● PROMPT: A faithful transcription of all the data, images excluded, is the required answer.

● DATA FOR REVIEW:

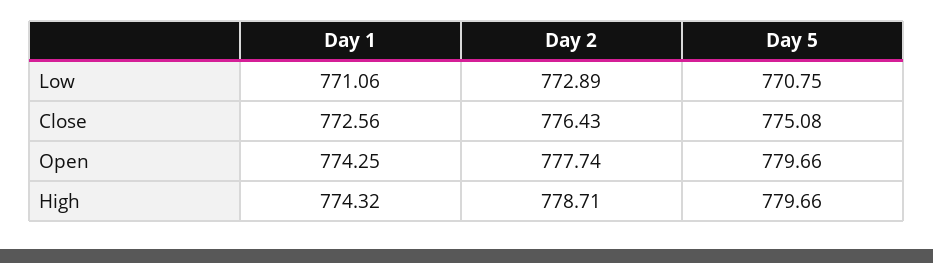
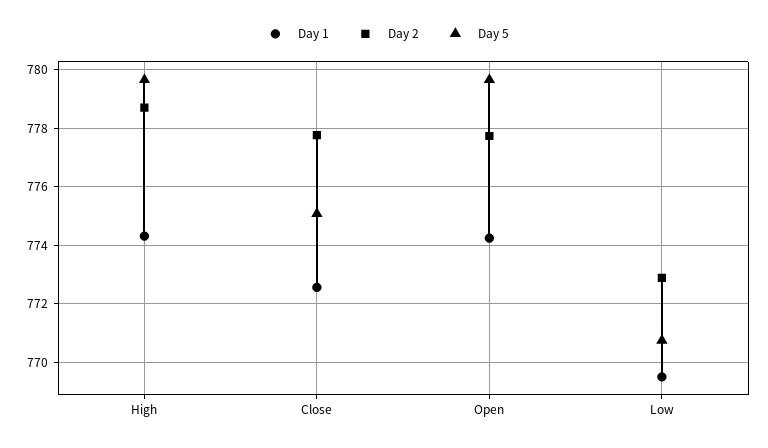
Day 1, Low: 771.06 -> 769.5
Day 2, Close: 776.43 -> 777.75

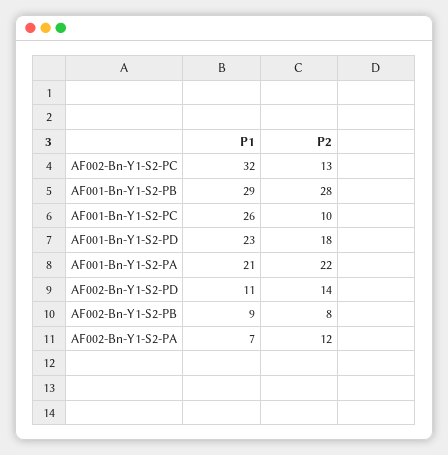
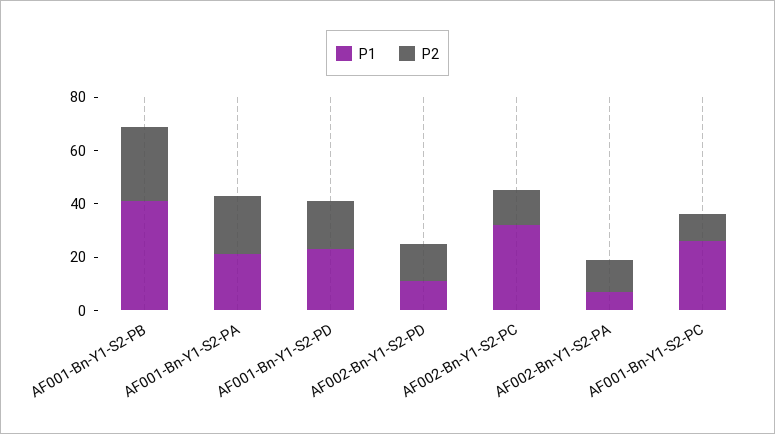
P1, AF001-Bn-Y1-S2-PB: 29 -> 40
P1, AF002-Bn-Y1-S2-PB: 9 -> none
P2, AF002-Bn-Y1-S2-PB: 8 -> none

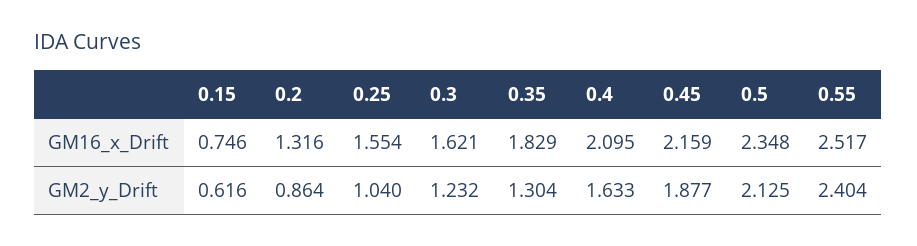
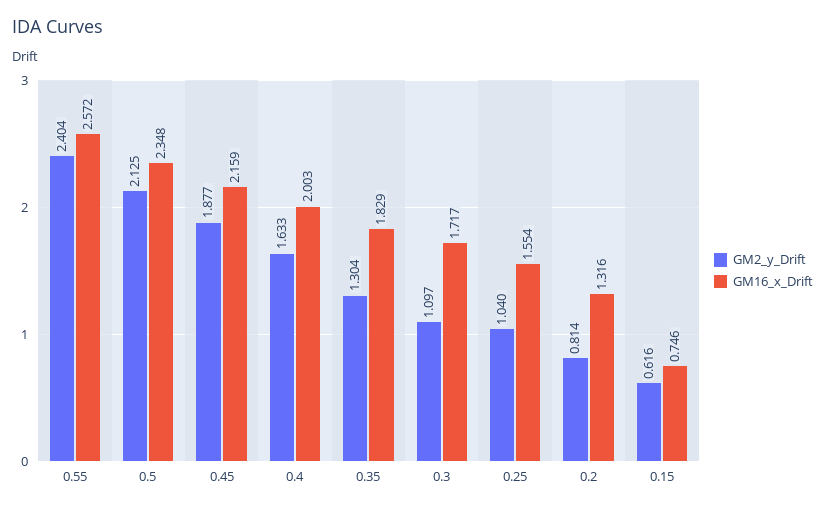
GM16_x_Drift, 0.3: 1.621 -> 1.717
GM16_x_Drift, 0.4: 2.095 -> 2.003
GM16_x_Drift, 0.55: 2.517 -> 2.572
GM2_y_Drift, 0.2: 0.864 -> 0.814
GM2_y_Drift, 0.3: 1.232 -> 1.097

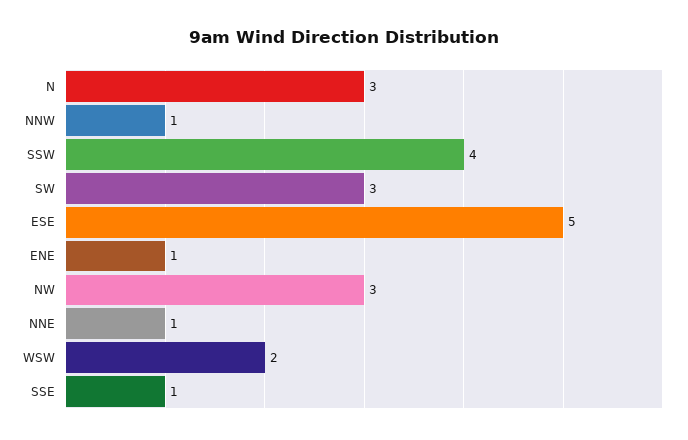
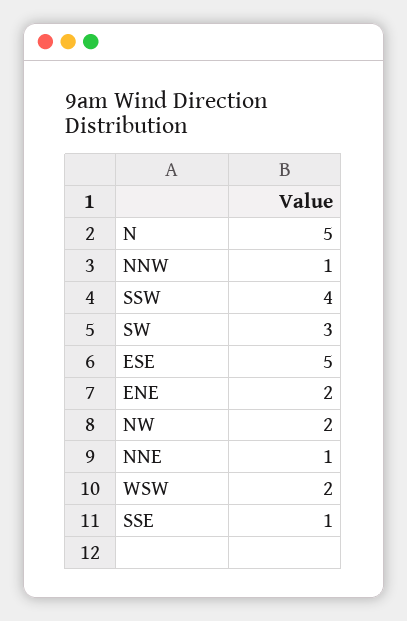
N: 3 -> 5
ENE: 1 -> 2
NW: 3 -> 2

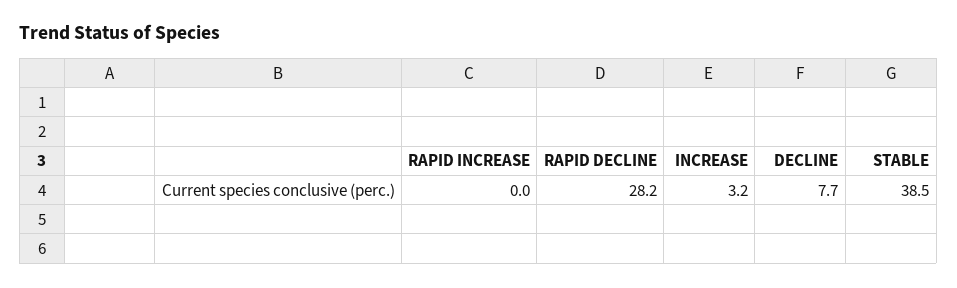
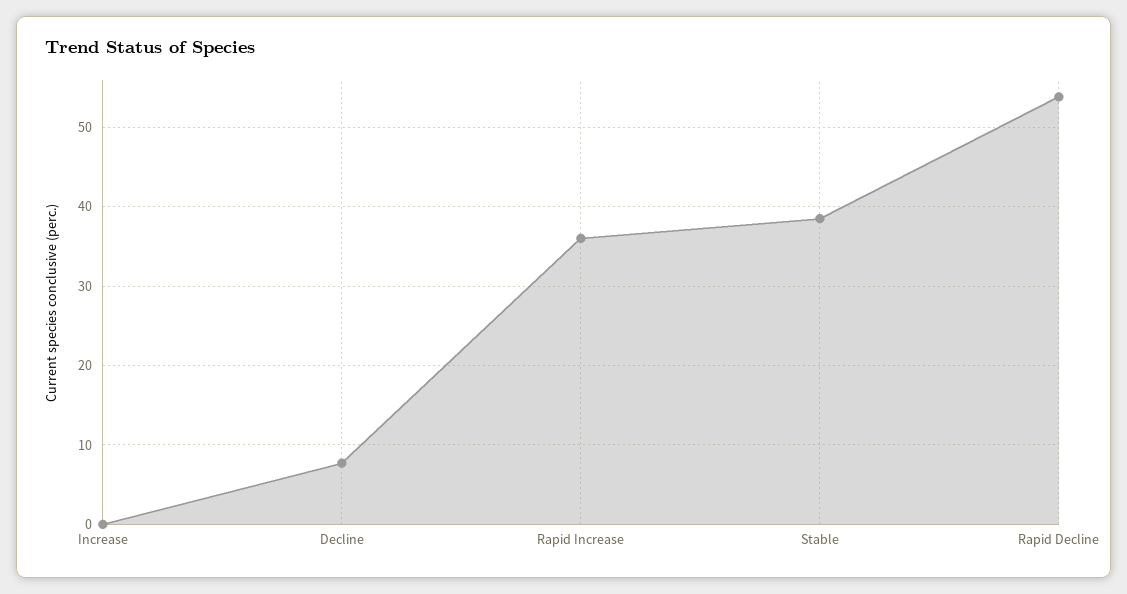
RAPID INCREASE: 0 -> 36
RAPID DECLINE: 28.2 -> 54
INCREASE: 3.2 -> 0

● TASK OUTPUT:
Day 1, Low: 771.06 -> 769.5
Day 2, Close: 776.43 -> 777.75

P1, AF001-Bn-Y1-S2-PB: 29 -> 40
P1, AF002-Bn-Y1-S2-PB: 9 -> none
P2, AF002-Bn-Y1-S2-PB: 8 -> none

GM16_x_Drift, 0.3: 1.621 -> 1.717
GM16_x_Drift, 0.4: 2.095 -> 2.003
GM16_x_Drift, 0.55: 2.517 -> 2.572
GM2_y_Drift, 0.2: 0.864 -> 0.814
GM2_y_Drift, 0.3: 1.232 -> 1.097

N: 3 -> 5
ENE: 1 -> 2
NW: 3 -> 2

RAPID INCREASE: 0 -> 36
RAPID DECLINE: 28.2 -> 54
INCREASE: 3.2 -> 0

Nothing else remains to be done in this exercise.